Please write out the entries again from the start through the line containing "védőeszköz juttatási rend?", substituting "lista" for "táblázat" and leaving everything else unchanged.

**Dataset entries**
════════════════

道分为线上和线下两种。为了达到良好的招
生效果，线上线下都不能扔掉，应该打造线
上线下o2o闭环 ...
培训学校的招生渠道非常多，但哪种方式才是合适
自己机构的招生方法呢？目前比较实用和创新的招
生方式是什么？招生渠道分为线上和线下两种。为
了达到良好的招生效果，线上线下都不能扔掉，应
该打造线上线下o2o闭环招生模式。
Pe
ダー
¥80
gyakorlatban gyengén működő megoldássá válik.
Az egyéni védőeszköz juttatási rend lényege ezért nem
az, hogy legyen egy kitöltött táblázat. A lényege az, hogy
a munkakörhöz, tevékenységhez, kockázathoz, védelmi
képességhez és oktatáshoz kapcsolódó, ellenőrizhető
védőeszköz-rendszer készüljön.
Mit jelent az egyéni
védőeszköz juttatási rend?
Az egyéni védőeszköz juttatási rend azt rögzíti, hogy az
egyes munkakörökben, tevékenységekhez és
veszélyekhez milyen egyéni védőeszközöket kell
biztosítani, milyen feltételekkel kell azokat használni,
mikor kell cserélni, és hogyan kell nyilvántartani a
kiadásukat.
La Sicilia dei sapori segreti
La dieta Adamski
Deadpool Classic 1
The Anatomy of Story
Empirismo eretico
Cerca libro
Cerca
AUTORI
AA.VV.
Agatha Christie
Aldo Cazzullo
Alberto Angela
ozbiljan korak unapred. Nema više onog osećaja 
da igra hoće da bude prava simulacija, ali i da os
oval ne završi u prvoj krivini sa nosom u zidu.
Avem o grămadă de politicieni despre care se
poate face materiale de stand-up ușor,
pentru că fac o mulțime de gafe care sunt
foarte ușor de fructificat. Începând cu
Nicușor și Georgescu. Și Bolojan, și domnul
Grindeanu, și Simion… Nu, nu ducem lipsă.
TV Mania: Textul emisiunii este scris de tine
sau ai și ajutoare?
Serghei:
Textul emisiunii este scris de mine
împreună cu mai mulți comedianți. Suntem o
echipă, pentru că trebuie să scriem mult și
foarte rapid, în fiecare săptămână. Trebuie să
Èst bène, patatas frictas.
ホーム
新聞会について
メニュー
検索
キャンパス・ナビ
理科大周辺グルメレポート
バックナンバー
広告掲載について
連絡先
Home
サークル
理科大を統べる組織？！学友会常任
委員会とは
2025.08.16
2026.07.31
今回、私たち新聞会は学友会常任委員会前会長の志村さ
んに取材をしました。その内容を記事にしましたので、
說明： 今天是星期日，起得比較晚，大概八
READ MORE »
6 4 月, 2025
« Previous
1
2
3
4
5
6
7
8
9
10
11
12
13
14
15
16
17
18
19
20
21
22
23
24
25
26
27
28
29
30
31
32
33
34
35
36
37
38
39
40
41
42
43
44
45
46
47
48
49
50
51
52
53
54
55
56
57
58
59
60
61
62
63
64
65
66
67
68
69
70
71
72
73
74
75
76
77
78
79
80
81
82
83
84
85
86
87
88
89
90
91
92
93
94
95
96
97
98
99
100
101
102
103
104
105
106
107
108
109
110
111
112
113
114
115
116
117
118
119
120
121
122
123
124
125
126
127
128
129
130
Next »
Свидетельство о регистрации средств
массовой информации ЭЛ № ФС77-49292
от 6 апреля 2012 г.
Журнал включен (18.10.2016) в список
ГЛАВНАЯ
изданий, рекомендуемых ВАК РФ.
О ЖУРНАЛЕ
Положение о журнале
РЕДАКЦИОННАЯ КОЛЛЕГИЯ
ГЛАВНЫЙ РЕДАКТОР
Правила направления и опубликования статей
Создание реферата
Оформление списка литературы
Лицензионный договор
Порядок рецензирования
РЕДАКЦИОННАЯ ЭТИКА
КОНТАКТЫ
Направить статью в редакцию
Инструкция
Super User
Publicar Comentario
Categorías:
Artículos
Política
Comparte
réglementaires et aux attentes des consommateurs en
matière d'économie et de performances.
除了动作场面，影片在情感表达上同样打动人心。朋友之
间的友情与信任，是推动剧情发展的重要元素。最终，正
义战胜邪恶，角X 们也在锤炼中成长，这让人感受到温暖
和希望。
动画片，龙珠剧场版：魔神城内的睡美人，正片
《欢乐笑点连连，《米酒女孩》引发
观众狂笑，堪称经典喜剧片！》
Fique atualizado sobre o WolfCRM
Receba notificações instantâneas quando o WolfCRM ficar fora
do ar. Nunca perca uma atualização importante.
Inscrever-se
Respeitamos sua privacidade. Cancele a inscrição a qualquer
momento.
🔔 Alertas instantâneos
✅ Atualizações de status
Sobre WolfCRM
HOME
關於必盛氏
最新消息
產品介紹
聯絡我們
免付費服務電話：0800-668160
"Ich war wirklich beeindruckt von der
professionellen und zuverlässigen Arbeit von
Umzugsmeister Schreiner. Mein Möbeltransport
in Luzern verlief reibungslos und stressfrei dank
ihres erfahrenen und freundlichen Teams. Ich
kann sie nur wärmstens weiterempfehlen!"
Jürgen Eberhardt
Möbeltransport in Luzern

════════════════

**Task output**
道分为线上和线下两种。为了达到良好的招
生效果，线上线下都不能扔掉，应该打造线
上线下o2o闭环 ...
培训学校的招生渠道非常多，但哪种方式才是合适
自己机构的招生方法呢？目前比较实用和创新的招
生方式是什么？招生渠道分为线上和线下两种。为
了达到良好的招生效果，线上线下都不能扔掉，应
该打造线上线下o2o闭环招生模式。
Pe
ダー
¥80
gyakorlatban gyengén működő megoldássá válik.
Az egyéni védőeszköz juttatási rend lényege ezért nem
az, hogy legyen egy kitöltött lista. A lényege az, hogy
a munkakörhöz, tevékenységhez, kockázathoz, védelmi
képességhez és oktatáshoz kapcsolódó, ellenőrizhető
védőeszköz-rendszer készüljön.
Mit jelent az egyéni
védőeszköz juttatási rend?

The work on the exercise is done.